Duerme. Duérmete ya, hijo mío.

This little saying gives the lyrical basis for the Spanish translation of Sleepyhead, except stripped down to just “Duérmete ya”, an imperative translating as “Sleep now”, there is also a sense of urgency.

Science writer Pere Estupinyà and yours truly at Espacio Fundación Telefónica in Madrid on 25 October 2018 for the Spanish launch of Duérmete ya. Photo Ricardo Domingo. Courtesy of Fundación Telefónica.

This is appropriate, as a campaign to improve sleep would probably achieve greater benefit for public health than any other single intervention. The work of epidemiologist Francesco Cappuccio and colleagues over the last ten years and more has clearly established that sleep deprivation (where there is routinely less than 6 hours a night) significantly increases the risk of obesity (by 57%), hypertension (up 21%), type 2 diabetes (28%), coronary heart disease (48%), stroke (15%) and premature death (12%). In fact, there is no health concern for which improving sleep would not be a sensible prescription. Elizabethan dramatist Thomas Dekker had it spot on:

Do but consider what an excellent thing sleep is…that golden chain that ties health and our bodies together.

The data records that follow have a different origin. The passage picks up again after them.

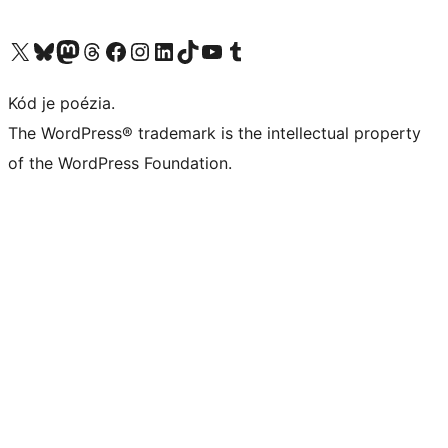
Navštívte náš účet na X (predtým Twitter)
Navštívte náš účet na platforme Bluesky
Navštívte náš účet na Mastodone
Navštívte náš účet na platforme Threads
Navštívte našu stránku na Facebooku
Navštívte náš účet Instagram
Navštívte náš účet LinkedIn
Navštívte náš účet na platforme TikTok
Navštívte náš kanál YouTube
Navštívte náš účet na platforme Tumblr
Kód je poézia.
The WordPress® trademark is the intellectual property
of the WordPress Foundation.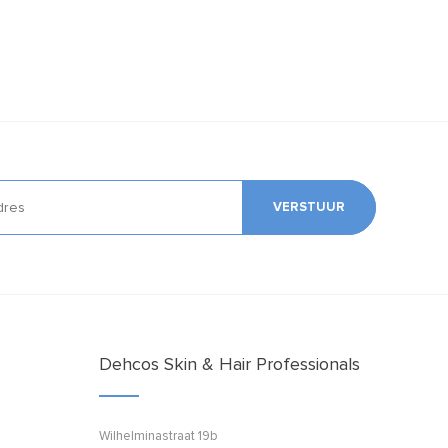
VERSTUUR
Dehcos Skin & Hair Professionals
Wilhelminastraat 19b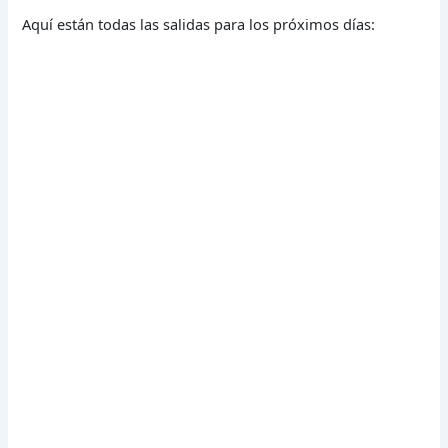
Aquí están todas las salidas para los próximos días: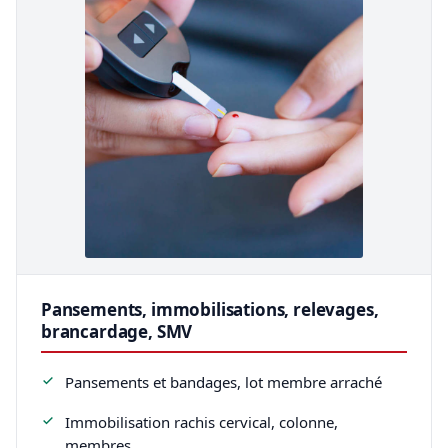
Pansements, immobilisations, relevages,
brancardage, SMV
Pansements et bandages, lot membre arraché
Immobilisation rachis cervical, colonne,
membres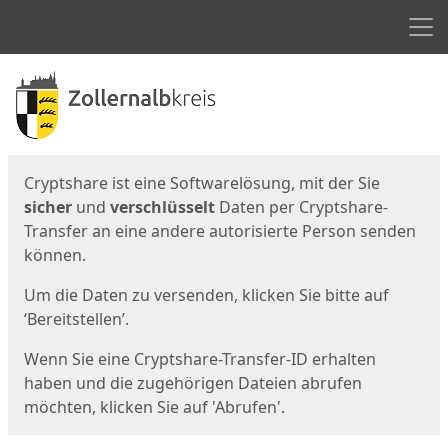
Men
Start
Startseite
Cryptshare ist eine Softwarelösung, mit der Sie
sicher
und
verschlüsselt
Daten per Cryptshare-
Transfer an eine andere autorisierte Person senden
können.
Um die Daten zu versenden, klicken Sie bitte auf
‘Bereitstellen’.
Wenn Sie eine Cryptshare-Transfer-ID erhalten
haben und die zugehörigen Dateien abrufen
möchten, klicken Sie auf 'Abrufen'.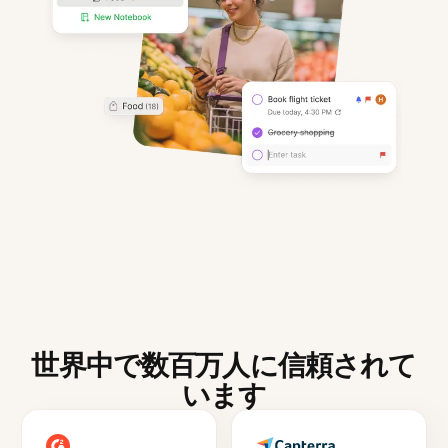
世界中で数百万人に信頼されて
います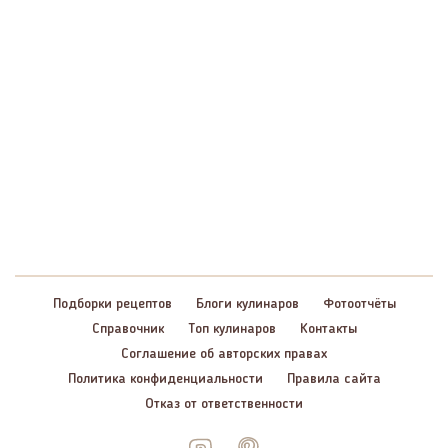
Подборки рецептов
Блоги кулинаров
Фотоотчёты
Справочник
Топ кулинаров
Контакты
Соглашение об авторских правах
Политика конфиденциальности
Правила сайта
Отказ от ответственности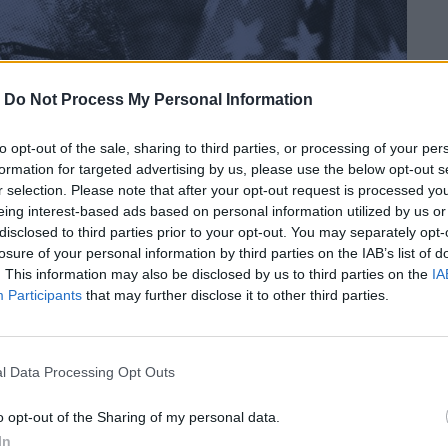
-
Do Not Process My Personal Information
to opt-out of the sale, sharing to third parties, or processing of your per
formation for targeted advertising by us, please use the below opt-out s
r selection. Please note that after your opt-out request is processed y
eing interest-based ads based on personal information utilized by us or
disclosed to third parties prior to your opt-out. You may separately opt-
losure of your personal information by third parties on the IAB’s list of
. This information may also be disclosed by us to third parties on the
IA
Participants
that may further disclose it to other third parties.
l Data Processing Opt Outs
ομιά του Henry Kissinger εξακολουθεί
o opt-out of the Sharing of my personal data.
ην Κίνα, τη Ρωσία και τη Μέση Ανατολή,
In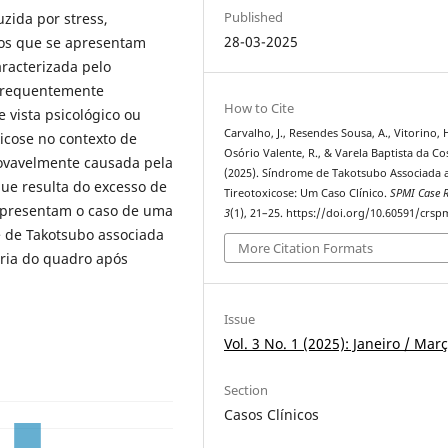
Published
zida por stress,
28-03-2025
sos que se apresentam
racterizada pelo
 frequentemente
How to Cite
 vista psicológico ou
Carvalho, J., Resendes Sousa, A., Vitorino, H
xicose no contexto de
Osório Valente, R., & Varela Baptista da Cos
rovavelmente causada pela
(2025). Síndrome de Takotsubo Associada 
ue resulta do excesso de
Tireotoxicose: Um Caso Clínico.
SPMI Case R
 apresentam o caso de uma
3
(1), 21–25. https://doi.org/10.60591/crsp
 de Takotsubo associada
More Citation Formats
oria do quadro após
Issue
Vol. 3 No. 1 (2025): Janeiro / Mar
Section
Casos Clínicos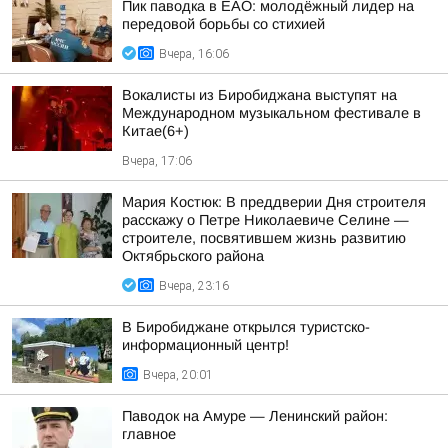
Пик паводка в ЕАО: молодёжный лидер на
передовой борьбы со стихией
Вчера, 16:06
Вокалисты из Биробиджана выступят на
Международном музыкальном фестивале в
Китае(6+)
Вчера, 17:06
Мария Костюк: В преддверии Дня строителя
расскажу о Петре Николаевиче Селине —
строителе, посвятившем жизнь развитию
Октябрьского района
Вчера, 23:16
В Биробиджане открылся туристско-
информационный центр!
Вчера, 20:01
Паводок на Амуре — Ленинский район:
главное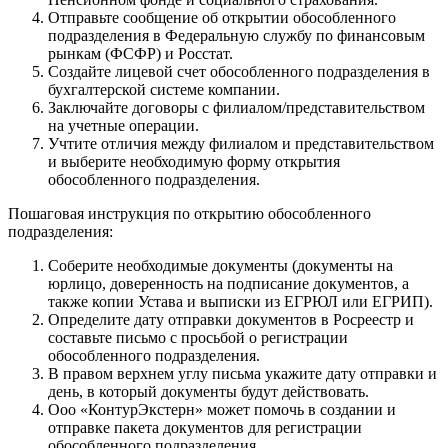
Отправьте сообщение об открытии обособленного
подразделения в Федеральную службу по финансовым
рынкам (ФСФР) и Росстат.
Создайте лицевой счет обособленного подразделения в
бухгалтерской системе компании.
Заключайте договоры с филиалом/представительством
на учетные операции.
Учтите отличия между филиалом и представительством
и выберите необходимую форму открытия
обособленного подразделения.
Пошаговая инструкция по открытию обособленного
подразделения:
Соберите необходимые документы (документы на
юрлицо, доверенность на подписание документов, а
также копии Устава и выписки из ЕГРЮЛ или ЕГРИП).
Определите дату отправки документов в Росреестр и
составьте письмо с просьбой о регистрации
обособленного подразделения.
В правом верхнем углу письма укажите дату отправки и
день, в который документы будут действовать.
Ооо «КонтурЭкстерн» может помочь в создании и
отправке пакета документов для регистрации
обособленного подразделения.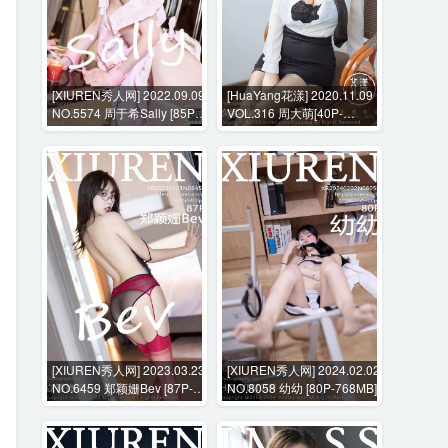
[XIUREN秀人网] 2022.09.09
[HuaYang花漾] 2020.11.09
NO.5574 周于希Sally [85P-
VOL.316 周大萌[40P-
786MB]
459MB]
[XIUREN秀人网] 2023.03.23
[XIUREN秀人网] 2024.02.02
NO.6459 郑颖姗Bev [87P-
NO.8058 幼幼 [80P-768MB]
719MB]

My Spanish publisher Blackie Books have done a terrific job with my book, producing a beautiful cover and generating plenty of mainstream publicity.

In particular, I enjoyed being interviewed by Ima Sanchís of La Vanguardia. I’ve never been posed such a troublesome series of pointed questions, like her last one: What are we for?”

I checked with my brilliant interpreter Emma Soler and this was indeed the question. I began an answer, with no idea of where I was going, and found my way – quite miraculously – to something I was happy with. Whether I’ll still be happy when the article is published remains to be seen.